Ecco che si può distinguere, opportunamente, una doppia casistica avente da una parte chi teme di scegliere un mezzo di trasporto meno affidabile rispetto a quelli terrestri e marini, dall’altra chi condiziona la propria condizione psico- fisiologica al solo pensiero di salire su un aereo. Alla luce di questo chiarimento, è intuibile la ragione per cui i fobici si mantengono a debita distanza dagli stimoli avversativi, di qualunque natura essi siano (aerei, aeroporti, siti di voli), mentre chi ha paura, tendenzialmente, va alla ricerca di una soluzione per gestire la sua emozione negativa e superare le difficoltà derivanti.
E allora, come si fa a non perdere l’occasione di raggiungere mete sconosciute, terre esotiche e realtà sconfinate?

Ebbene, sul panorama turistico, soprattutto nell’ultimo decennio, si affacciate originali soluzioni di viaggio che agevolano chi predilige restare con i piedi per terra. Forse ispirati dall’anno sabbatico dagli aerei di Tiziano Terzani, le più grandi compagnie marittime hanno realizzato dei veri colossi mobili del mare, che offrono confort e distrazioni a sufficienza per poter lasciare la propria città e raggiungere una meta lontana senza patire la durata del viaggio.

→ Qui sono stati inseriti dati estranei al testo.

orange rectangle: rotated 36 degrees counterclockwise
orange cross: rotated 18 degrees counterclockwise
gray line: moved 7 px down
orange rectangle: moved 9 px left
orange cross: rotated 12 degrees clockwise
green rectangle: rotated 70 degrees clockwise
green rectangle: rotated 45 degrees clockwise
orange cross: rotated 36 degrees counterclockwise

Così, andare a New York in nave diventa una crociera nel viaggio transatlantico e una visita del sud dell’Europa si trasforma in una multi- tappe lungo le coste mediterranee.

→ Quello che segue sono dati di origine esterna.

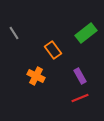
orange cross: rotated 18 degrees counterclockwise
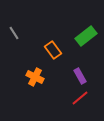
green rectangle: moved 3 px down
orange cross: moved 1 px left, 1 px down
red line: rotated 18 degrees counterclockwise
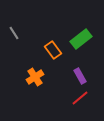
green rectangle: moved 5 px left, 3 px down
orange cross: rotated 30 degrees clockwise
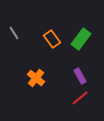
green rectangle: rotated 15 degrees counterclockwise
orange rectangle: moved 1 px left, 11 px up
orange cross: moved 1 px right, 1 px down; rotated 18 degrees counterclockwise
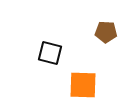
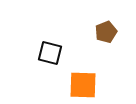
brown pentagon: rotated 25 degrees counterclockwise
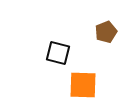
black square: moved 8 px right
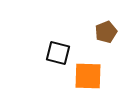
orange square: moved 5 px right, 9 px up
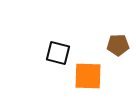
brown pentagon: moved 12 px right, 13 px down; rotated 20 degrees clockwise
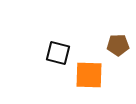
orange square: moved 1 px right, 1 px up
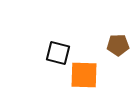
orange square: moved 5 px left
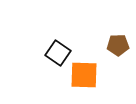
black square: rotated 20 degrees clockwise
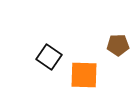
black square: moved 9 px left, 4 px down
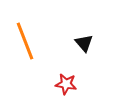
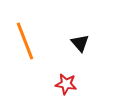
black triangle: moved 4 px left
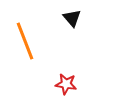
black triangle: moved 8 px left, 25 px up
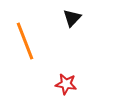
black triangle: rotated 24 degrees clockwise
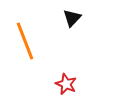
red star: rotated 15 degrees clockwise
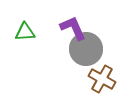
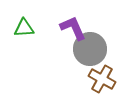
green triangle: moved 1 px left, 4 px up
gray circle: moved 4 px right
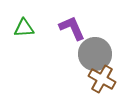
purple L-shape: moved 1 px left
gray circle: moved 5 px right, 5 px down
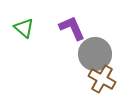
green triangle: rotated 45 degrees clockwise
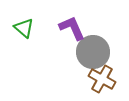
gray circle: moved 2 px left, 2 px up
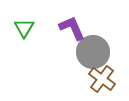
green triangle: rotated 20 degrees clockwise
brown cross: rotated 8 degrees clockwise
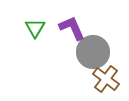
green triangle: moved 11 px right
brown cross: moved 4 px right
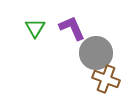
gray circle: moved 3 px right, 1 px down
brown cross: rotated 16 degrees counterclockwise
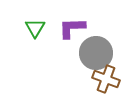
purple L-shape: rotated 68 degrees counterclockwise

Anche le società ferroviarie, però, si sono attrezzate per soddisfare questa esigente fetta di mercato turistico, dai treni della Transiberiana al reso celebre da Agatha Christie Orient Express. Su vagoni lussuosi, come monolocali sui binari, queste compagnie ferroviarie offrono occasioni di relax e confort mentre si macinano chilometri e chilometri, attraversando il Vecchio Continente.